What is Russian style knitting?

Russian knitting is very similar to conventional continental knitting, and the stitches are worked in the same way as the knit and purl stitches themselves. The only distinction with Russian knitting is that the working yarn is wrapped around the pointer finger of the non-dominant hand, quite close to where the leading leg falls from the cloth. It gives the Russian style a very tight grip, allowing you to flip the yarn over the needle tip instead of using the needle itself to pick it. 

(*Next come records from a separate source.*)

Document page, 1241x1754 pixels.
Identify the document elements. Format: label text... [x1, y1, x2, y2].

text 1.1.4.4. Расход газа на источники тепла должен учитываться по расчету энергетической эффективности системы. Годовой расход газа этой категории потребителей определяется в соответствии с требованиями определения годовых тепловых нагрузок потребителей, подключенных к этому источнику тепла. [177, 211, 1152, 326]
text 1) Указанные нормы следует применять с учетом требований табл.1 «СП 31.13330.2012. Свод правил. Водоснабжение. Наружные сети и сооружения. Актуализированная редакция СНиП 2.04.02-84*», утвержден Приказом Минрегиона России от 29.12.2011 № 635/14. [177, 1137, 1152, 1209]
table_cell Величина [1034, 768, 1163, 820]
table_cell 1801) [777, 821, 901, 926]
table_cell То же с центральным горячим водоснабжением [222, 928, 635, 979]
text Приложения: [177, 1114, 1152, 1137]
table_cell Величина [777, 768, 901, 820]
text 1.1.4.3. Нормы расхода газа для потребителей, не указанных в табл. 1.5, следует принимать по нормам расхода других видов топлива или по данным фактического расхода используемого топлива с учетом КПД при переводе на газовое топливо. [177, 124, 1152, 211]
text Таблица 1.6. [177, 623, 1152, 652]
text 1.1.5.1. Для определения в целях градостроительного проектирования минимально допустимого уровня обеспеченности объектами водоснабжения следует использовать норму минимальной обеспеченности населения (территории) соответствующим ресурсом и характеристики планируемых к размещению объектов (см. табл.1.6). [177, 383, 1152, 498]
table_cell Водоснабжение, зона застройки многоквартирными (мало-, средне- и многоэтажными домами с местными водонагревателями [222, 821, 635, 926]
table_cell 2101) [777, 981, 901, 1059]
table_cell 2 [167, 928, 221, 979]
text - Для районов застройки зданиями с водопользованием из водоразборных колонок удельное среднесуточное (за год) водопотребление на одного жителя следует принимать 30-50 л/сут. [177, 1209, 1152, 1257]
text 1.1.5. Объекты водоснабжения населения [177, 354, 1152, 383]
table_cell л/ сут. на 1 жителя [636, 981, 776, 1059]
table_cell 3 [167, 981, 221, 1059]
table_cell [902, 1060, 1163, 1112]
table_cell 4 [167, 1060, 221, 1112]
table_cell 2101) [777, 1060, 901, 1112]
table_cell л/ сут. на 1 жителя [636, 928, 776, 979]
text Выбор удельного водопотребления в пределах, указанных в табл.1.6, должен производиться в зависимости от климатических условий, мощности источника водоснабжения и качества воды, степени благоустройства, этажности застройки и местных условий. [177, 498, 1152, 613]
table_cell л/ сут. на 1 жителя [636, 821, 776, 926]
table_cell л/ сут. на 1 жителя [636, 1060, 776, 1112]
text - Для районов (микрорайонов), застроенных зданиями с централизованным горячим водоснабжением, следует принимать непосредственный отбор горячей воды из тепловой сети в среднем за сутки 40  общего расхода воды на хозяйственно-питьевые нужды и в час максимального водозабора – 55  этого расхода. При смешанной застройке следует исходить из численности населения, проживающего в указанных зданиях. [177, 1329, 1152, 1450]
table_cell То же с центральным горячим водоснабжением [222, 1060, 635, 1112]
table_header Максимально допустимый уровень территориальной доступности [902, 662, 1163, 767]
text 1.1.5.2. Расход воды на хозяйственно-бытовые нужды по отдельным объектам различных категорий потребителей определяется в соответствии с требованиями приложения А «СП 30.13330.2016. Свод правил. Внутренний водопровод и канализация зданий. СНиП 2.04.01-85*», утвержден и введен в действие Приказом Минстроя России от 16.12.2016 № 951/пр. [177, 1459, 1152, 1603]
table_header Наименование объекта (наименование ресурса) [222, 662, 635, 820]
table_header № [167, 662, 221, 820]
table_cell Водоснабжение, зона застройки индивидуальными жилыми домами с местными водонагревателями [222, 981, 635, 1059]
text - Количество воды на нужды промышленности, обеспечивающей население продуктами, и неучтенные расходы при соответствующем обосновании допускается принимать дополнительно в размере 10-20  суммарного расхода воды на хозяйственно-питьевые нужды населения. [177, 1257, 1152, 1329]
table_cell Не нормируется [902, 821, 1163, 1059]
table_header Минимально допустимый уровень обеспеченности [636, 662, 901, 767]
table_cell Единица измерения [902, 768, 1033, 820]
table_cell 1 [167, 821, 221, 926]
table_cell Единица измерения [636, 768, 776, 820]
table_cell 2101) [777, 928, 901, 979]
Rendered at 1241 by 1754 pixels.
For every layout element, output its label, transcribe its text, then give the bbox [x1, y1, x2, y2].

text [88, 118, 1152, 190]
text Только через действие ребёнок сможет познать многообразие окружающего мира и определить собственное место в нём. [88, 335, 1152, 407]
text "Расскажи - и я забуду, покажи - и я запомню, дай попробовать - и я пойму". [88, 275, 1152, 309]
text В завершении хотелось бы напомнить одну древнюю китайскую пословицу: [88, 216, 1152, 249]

With the yarn on the non-dominant hand, lever knitting is similar to this type. It’s continental-like, but to behave as a bobbin with the string wrapped around the finger. The Russian style is often knit with purls covered the opposite way around the back to avoid twisted stitches. Usually, knitters call this method as hybrid knitting.

Conclusion

In the world full of choices, we understand that it can be a little bit confusing to choose the right action for every stitch you make – and it is true if there are different styles of knitting that you can use. In the end, it is all about understanding your project and doing the method that you’re comfortable doing. When it comes to learning something new, don’t be afraid to explore and experiment. More importantly, you dare to make those mistakes because you will only know what is right.